La mappa della guerra racconta una storia travagliata per Kiev: il 20% del territorio è sotto il controllo russo, con Mosca che fin dal 2014 ha irrobustito la sua presa sulla Crimea e su parte del Donbass. L'Operazione Speciale ha poi allargato la morsa dell'orso di Mosca su vaste aree del sud e dell'est, con recenti raid nella regione di Kharkiv. I soldati di Gerasimov, favoriti anche dalla fallimentare controffensiva ucraina dell'estate 2023, stanno esercitando una pressione crescente lungo il fronte, e seppur di pochi chilometri avanzano, non in maniera uniforme, negli oblast di Luhansk, Donetsk, Zaporizhzhia e Kherson.

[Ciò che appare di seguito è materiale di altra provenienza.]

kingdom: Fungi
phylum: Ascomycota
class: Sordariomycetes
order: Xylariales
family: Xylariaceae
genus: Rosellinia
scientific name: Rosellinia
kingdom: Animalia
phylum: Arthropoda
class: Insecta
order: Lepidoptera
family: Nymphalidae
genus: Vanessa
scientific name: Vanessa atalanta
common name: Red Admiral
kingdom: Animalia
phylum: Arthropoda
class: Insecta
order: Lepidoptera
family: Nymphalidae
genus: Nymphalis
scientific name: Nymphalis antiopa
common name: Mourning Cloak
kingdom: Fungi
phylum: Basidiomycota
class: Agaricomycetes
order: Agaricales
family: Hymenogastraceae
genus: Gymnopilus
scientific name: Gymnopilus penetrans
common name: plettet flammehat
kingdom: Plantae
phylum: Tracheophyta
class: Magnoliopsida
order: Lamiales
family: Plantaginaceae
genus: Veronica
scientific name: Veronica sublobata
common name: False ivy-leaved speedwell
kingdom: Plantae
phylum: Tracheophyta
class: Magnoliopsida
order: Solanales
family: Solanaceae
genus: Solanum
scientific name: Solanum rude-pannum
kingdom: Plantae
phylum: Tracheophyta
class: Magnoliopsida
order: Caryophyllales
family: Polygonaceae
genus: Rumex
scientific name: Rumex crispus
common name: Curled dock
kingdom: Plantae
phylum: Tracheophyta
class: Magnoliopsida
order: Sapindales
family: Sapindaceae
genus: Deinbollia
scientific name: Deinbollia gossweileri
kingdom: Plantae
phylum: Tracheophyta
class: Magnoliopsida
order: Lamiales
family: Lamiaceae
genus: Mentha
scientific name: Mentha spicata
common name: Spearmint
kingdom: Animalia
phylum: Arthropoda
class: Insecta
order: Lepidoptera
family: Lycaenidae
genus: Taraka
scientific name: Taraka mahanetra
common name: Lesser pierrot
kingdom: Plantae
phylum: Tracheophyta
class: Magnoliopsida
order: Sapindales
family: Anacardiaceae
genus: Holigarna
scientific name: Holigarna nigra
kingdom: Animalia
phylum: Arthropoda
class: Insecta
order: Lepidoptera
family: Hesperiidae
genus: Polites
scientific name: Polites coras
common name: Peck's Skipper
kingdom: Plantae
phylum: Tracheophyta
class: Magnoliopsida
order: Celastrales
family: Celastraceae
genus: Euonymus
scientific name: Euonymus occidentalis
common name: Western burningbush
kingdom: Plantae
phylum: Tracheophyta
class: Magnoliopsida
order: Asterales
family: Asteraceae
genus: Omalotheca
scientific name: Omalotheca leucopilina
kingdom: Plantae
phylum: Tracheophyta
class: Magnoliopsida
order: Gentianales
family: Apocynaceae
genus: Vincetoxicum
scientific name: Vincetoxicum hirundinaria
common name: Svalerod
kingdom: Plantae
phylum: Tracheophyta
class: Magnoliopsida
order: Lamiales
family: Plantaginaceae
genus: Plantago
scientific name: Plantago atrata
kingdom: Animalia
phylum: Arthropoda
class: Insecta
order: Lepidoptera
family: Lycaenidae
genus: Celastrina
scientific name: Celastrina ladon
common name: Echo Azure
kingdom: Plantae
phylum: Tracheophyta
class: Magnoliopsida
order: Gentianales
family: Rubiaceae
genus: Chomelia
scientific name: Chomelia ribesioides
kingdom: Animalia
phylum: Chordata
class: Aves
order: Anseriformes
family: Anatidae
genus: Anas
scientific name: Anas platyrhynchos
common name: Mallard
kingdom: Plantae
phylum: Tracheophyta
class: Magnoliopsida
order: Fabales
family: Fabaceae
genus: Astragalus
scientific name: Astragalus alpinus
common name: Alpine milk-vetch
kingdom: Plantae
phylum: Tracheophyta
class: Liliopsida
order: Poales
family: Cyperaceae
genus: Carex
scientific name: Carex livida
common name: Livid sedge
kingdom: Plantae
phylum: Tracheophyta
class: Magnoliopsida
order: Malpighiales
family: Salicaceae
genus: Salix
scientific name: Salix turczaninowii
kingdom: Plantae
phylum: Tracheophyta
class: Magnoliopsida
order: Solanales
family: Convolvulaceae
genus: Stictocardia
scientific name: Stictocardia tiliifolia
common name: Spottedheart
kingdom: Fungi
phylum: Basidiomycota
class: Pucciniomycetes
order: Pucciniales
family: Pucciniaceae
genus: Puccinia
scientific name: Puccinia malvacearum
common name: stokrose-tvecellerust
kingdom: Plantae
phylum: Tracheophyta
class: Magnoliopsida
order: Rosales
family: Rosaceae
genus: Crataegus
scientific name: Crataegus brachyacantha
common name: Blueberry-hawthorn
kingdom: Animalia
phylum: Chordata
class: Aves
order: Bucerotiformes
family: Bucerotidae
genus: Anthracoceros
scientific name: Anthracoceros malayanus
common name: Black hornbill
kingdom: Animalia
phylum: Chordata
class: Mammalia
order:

A spaventare maggiormente Zelensky è quanto sta accadendo proprio in queste ore nel Donetsk tra Velyka Novosilka e Pokrovsk. Sono località a pochi chilometri dall'oblast di Dnepropetrovsk, terreno vergine per Putin. A quelle latitudini dispongono di opere difensive limitate o inesistenti: elemento che influirebbe certamente sia sulla rapidità dell'avanzata nemica, sia sulle perdite.

La

Crimea è la vera roccaforte russa, anche sotto l'aspetto militare. Sulla penisola Kiev ha lanciato pesanti salve di missili a lungo raggio su aeroporti e porti (Sebastopoli), tentando, invano, di abbattere il ponte di Kerch.